The support 9 can be fastened in a number of different ways, and in the present case it is connected via holding device 61 to the pillow block 3. The support 9 is made of a carbon material which is very wear-resistant and at the same does not work itself into the surface of the rotor shaft in case of contact. At the same time the material is also heat resistant, so that it does not fail even under stress for long periods of time. Between the support 9 and the surface of the rotor shaft 11, a gap which is especially advantageous if it measures less than 1/10th of a millimeter exists in normal operation. The axial extension of the support 9 measures approximately 8 mm.
FIG. 2 shows an advantageous embodiment of a support 9 according to the invention in which it is integrated into the axial bearing 6. The support 9 is in form of a bushing and encloses the free end of the rotor shaft in the manner of a bushing when the open-end spinning device is in operation. Radial movements of the rotor shaft out of its mounting can be suppressed reliably in this manner. The support 9 is held in the basic body 310 of the axial bearing 6 through seat 60. This can be achieved by pressing the support in seat 60 and body 310. The support 9 extends in this case approximately 2 mm beyond the bearing plate 63. Since the bearing gap between bearing plate 63 and rotor shaft end 11 is less than 1/10 mm, the axial extension of the support 9 suffices to provide a secure support of the rotor shaft against radial oscillations. The axial bearing 6 is furthermore provided with a choke 8 as well as with a connection 62 for compressed air. The bushing 90 which constitutes the support 9 can bear either directly on the bearing plate in axial direction or bear upon an intermediate ring which surrounds the bearing plate 63 radially.
FIG. 2b shows part of the axial bearing 6 according to the invention in which a support 9, made in one piece with the bearing plate 63, is provided in the seat 60 of the base body 310. In FIG. 2a as well as in FIG. 2b, the bearing plate 63 is made of a carbon material which is wear resistant and heat resistant.

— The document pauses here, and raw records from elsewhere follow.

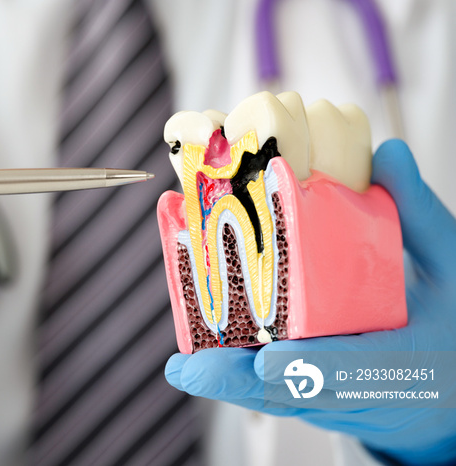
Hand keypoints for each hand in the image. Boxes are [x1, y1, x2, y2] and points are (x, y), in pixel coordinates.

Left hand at [165, 140, 455, 464]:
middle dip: (242, 382)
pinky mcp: (316, 401)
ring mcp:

In the partial view of FIG. 3 of the open-end spinning device according to the invention is equipped with a support 9 which is located in the area of the free end of the rotor shaft, similarly as in FIG. 1. The free end 111 of the rotor shaft 11 has a projection of 3 mm beyond the supporting disks 4 and the support 9 has an axial extension of approximately 6 mm, whereby it also reaches in part around in the area of the rotor shaft which is acted upon by the supporting disks. The support 9 is held in a holding device 97 which is screwed to the component 31 by means of a screw. The side of the support 9 toward the rotor shaft is cup-shaped and adapted to the contour of the rotor shaft and thereby prevents undesirable radial movements of the rotor shaft in an especially effective manner. The projection of the free end of the rotor shaft 111 can be further shortened, either if a support 9 with less axial extension is used, or if the support 9 is installed over the supporting disks.
It will be apparent to those skilled in the art that various modifications and variations can be made in the invention. For instance, features illustrated or described as part of one embodiment can be used on another embodiment to yield a still further embodiment. Thus, it is intended that the present invention cover such modifications and variations as come within the scope of the appended claims and their equivalents.